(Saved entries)
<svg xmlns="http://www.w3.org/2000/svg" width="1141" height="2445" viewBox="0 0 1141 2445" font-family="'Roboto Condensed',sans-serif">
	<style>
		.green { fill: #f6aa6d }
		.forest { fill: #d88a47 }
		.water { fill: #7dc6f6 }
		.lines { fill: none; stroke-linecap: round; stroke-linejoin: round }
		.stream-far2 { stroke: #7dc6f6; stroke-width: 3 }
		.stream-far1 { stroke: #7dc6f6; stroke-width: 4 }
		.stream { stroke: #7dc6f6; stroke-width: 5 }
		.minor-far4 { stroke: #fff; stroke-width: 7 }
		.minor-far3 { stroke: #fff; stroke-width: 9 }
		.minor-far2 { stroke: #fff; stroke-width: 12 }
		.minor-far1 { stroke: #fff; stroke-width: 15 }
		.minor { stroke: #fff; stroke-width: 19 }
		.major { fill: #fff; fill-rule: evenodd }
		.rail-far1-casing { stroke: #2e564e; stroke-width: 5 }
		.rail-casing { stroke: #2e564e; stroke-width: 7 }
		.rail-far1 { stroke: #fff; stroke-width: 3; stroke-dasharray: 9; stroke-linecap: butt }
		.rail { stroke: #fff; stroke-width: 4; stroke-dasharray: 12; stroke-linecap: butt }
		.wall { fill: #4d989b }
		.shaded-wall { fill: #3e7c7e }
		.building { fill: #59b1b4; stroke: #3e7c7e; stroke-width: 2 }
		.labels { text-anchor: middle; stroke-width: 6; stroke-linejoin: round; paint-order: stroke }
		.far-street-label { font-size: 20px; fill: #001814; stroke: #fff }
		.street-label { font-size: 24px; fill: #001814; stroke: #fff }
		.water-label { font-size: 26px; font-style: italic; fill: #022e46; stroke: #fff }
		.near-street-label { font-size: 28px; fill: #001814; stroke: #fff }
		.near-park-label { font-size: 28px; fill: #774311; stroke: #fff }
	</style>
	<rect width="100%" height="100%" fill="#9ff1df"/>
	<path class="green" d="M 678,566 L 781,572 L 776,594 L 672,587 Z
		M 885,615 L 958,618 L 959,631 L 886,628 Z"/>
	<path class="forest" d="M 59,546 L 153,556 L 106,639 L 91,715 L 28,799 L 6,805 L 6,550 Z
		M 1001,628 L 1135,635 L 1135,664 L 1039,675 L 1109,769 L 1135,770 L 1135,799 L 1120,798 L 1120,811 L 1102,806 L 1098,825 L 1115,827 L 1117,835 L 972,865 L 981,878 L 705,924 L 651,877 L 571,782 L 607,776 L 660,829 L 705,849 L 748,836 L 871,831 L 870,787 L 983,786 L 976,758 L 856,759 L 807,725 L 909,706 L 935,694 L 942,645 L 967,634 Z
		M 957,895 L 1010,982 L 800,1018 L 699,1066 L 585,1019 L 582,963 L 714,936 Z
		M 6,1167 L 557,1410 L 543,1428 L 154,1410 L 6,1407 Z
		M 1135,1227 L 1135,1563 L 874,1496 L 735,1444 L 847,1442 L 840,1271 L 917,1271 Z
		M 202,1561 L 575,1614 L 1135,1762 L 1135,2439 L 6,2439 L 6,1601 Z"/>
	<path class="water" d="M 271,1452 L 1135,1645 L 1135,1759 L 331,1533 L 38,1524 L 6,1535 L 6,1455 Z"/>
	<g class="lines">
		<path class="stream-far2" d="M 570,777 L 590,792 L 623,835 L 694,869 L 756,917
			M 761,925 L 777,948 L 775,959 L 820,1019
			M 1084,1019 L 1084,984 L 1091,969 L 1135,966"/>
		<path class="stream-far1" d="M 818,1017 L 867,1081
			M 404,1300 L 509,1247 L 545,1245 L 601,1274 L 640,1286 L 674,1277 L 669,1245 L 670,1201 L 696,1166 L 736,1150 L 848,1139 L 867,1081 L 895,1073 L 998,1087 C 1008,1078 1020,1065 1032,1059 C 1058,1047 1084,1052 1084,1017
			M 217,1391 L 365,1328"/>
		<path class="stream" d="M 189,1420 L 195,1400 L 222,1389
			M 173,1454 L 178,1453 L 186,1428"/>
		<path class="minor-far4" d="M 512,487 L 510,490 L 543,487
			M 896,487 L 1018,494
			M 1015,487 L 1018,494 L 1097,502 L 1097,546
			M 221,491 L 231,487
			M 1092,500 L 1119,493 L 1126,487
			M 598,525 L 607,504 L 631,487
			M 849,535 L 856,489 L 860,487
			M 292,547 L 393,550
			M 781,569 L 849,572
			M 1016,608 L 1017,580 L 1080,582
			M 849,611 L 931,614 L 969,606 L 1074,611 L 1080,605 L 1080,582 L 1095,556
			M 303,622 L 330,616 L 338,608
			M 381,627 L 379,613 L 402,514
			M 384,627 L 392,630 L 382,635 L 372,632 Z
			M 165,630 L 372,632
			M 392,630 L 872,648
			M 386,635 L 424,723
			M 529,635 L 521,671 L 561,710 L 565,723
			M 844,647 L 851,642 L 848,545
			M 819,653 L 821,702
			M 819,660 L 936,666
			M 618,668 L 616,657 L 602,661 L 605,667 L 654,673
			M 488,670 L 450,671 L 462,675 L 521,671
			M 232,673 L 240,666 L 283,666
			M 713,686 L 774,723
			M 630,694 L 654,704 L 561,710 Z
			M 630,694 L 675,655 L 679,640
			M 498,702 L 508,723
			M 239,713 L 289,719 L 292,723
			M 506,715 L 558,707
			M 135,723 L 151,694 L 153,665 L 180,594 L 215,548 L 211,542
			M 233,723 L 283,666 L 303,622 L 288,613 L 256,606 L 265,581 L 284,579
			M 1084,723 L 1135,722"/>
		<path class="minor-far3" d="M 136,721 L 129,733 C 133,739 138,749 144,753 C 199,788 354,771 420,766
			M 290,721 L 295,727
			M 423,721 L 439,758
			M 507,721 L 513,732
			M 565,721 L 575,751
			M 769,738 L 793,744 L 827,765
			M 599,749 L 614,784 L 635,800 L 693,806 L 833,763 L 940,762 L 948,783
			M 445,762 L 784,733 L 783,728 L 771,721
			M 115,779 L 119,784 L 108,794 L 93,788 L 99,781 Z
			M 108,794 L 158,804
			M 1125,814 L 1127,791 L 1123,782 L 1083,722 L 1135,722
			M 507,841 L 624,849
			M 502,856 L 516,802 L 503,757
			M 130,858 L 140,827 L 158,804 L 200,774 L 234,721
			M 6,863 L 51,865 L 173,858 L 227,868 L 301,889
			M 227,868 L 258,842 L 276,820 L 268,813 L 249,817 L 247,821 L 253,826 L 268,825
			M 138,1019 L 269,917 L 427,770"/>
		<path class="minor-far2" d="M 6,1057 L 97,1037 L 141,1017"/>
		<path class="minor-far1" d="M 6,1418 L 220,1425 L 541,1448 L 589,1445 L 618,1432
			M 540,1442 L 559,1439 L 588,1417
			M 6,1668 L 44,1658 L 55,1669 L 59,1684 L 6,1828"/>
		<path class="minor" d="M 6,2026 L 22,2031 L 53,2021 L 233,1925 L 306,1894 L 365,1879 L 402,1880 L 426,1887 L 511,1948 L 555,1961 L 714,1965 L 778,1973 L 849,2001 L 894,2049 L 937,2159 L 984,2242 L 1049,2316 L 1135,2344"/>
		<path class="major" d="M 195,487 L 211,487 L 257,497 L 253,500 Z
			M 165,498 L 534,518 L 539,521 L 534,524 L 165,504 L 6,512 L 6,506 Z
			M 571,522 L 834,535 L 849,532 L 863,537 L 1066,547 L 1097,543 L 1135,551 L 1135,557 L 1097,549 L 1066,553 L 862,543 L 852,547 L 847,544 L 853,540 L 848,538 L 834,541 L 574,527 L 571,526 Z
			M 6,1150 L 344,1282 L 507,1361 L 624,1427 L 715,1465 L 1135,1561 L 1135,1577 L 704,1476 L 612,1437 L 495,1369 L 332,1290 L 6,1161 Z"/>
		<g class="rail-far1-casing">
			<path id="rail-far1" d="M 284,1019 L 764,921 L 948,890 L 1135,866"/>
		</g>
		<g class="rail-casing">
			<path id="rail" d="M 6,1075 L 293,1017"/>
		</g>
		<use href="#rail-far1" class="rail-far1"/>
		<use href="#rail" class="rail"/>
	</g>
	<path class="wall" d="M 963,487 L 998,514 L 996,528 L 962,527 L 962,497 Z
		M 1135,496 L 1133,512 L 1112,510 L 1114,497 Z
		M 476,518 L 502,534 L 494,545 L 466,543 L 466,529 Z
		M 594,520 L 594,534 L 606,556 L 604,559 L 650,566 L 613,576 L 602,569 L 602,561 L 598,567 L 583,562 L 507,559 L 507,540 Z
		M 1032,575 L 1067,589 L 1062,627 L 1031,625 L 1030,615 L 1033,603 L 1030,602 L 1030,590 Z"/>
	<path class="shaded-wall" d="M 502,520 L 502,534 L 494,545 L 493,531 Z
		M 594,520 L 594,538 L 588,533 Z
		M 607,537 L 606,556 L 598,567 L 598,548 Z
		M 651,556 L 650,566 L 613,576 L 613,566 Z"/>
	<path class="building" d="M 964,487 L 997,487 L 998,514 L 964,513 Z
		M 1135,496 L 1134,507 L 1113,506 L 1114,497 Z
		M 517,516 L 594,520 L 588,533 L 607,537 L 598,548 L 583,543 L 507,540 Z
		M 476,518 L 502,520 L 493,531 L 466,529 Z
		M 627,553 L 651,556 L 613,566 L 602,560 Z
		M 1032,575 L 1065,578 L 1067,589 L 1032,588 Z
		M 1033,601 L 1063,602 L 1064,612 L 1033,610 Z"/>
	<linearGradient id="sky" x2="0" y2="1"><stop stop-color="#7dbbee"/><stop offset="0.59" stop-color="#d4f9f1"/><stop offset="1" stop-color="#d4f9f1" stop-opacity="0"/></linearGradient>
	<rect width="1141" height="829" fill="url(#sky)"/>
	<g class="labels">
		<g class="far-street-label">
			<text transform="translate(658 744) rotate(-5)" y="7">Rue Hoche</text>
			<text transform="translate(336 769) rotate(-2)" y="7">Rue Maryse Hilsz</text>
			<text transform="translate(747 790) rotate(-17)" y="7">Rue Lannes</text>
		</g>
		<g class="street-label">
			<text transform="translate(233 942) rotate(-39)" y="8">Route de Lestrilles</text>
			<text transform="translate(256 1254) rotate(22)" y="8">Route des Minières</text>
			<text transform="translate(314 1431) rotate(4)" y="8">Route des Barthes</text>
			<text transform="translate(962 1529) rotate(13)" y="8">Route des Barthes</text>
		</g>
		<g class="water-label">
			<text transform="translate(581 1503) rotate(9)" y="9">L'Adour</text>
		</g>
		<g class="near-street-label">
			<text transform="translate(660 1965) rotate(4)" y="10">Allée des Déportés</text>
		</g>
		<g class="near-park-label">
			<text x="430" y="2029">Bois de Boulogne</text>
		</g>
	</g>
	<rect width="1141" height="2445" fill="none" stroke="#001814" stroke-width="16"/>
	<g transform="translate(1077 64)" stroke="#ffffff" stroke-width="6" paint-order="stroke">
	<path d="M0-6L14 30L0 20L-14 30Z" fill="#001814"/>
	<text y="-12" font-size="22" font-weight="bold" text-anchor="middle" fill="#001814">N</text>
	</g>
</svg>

**YOUR TASK:**
Each line of the entries above that contains "lines" must be copied into the answer.

**EXERCISE RESULT:**
		.lines { fill: none; stroke-linecap: round; stroke-linejoin: round }
	<g class="lines">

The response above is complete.